Exercise requirements -
Return, character for character, the lines of the material beginning with the line that contains "locality: La Victoria" and continuing through the line that contains "state / province: Nandi", with both of those lines included.

——

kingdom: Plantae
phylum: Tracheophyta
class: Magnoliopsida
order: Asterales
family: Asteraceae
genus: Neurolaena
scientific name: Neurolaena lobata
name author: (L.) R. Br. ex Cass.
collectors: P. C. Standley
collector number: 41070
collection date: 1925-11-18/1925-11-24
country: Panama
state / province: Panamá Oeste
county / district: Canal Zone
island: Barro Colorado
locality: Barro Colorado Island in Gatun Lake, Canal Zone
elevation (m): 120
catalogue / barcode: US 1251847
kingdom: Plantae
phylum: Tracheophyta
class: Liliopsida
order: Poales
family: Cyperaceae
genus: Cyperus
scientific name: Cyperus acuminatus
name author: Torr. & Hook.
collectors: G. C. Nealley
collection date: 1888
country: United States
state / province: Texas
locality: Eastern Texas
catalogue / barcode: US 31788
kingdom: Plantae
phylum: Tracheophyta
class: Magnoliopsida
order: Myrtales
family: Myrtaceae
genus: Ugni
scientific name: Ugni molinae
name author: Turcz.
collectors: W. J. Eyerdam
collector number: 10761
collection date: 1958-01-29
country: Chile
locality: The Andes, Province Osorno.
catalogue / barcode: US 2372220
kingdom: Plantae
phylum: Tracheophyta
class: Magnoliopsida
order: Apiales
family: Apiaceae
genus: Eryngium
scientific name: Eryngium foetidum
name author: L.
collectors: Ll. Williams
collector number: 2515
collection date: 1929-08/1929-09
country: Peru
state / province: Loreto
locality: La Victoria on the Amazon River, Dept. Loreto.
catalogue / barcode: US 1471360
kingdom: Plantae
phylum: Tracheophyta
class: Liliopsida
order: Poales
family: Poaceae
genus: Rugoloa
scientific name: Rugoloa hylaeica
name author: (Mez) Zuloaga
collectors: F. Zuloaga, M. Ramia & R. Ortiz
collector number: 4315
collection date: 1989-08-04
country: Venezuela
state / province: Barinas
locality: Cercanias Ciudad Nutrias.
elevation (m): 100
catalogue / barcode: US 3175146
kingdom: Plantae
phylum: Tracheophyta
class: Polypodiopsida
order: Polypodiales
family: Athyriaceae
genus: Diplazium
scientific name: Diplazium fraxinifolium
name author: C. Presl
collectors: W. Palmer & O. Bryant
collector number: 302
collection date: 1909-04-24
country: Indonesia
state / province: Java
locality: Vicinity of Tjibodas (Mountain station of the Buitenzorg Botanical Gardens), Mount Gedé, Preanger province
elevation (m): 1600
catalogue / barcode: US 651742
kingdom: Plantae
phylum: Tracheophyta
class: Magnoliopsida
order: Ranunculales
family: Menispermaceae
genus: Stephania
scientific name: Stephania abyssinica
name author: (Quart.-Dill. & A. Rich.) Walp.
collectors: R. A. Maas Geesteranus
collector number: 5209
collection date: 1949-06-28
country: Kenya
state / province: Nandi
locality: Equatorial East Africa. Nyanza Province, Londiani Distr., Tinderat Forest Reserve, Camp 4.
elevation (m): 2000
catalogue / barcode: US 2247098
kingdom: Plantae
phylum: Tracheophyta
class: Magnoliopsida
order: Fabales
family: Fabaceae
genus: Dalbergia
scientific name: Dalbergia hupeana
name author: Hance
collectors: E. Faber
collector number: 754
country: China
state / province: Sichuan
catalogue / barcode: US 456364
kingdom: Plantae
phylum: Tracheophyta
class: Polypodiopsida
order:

——

Full response -
locality: La Victoria on the Amazon River, Dept. Loreto.
catalogue / barcode: US 1471360
kingdom: Plantae
phylum: Tracheophyta
class: Liliopsida
order: Poales
family: Poaceae
genus: Rugoloa
scientific name: Rugoloa hylaeica
name author: (Mez) Zuloaga
collectors: F. Zuloaga, M. Ramia & R. Ortiz
collector number: 4315
collection date: 1989-08-04
country: Venezuela
state / province: Barinas
locality: Cercanias Ciudad Nutrias.
elevation (m): 100
catalogue / barcode: US 3175146
kingdom: Plantae
phylum: Tracheophyta
class: Polypodiopsida
order: Polypodiales
family: Athyriaceae
genus: Diplazium
scientific name: Diplazium fraxinifolium
name author: C. Presl
collectors: W. Palmer & O. Bryant
collector number: 302
collection date: 1909-04-24
country: Indonesia
state / province: Java
locality: Vicinity of Tjibodas (Mountain station of the Buitenzorg Botanical Gardens), Mount Gedé, Preanger province
elevation (m): 1600
catalogue / barcode: US 651742
kingdom: Plantae
phylum: Tracheophyta
class: Magnoliopsida
order: Ranunculales
family: Menispermaceae
genus: Stephania
scientific name: Stephania abyssinica
name author: (Quart.-Dill. & A. Rich.) Walp.
collectors: R. A. Maas Geesteranus
collector number: 5209
collection date: 1949-06-28
country: Kenya
state / province: Nandi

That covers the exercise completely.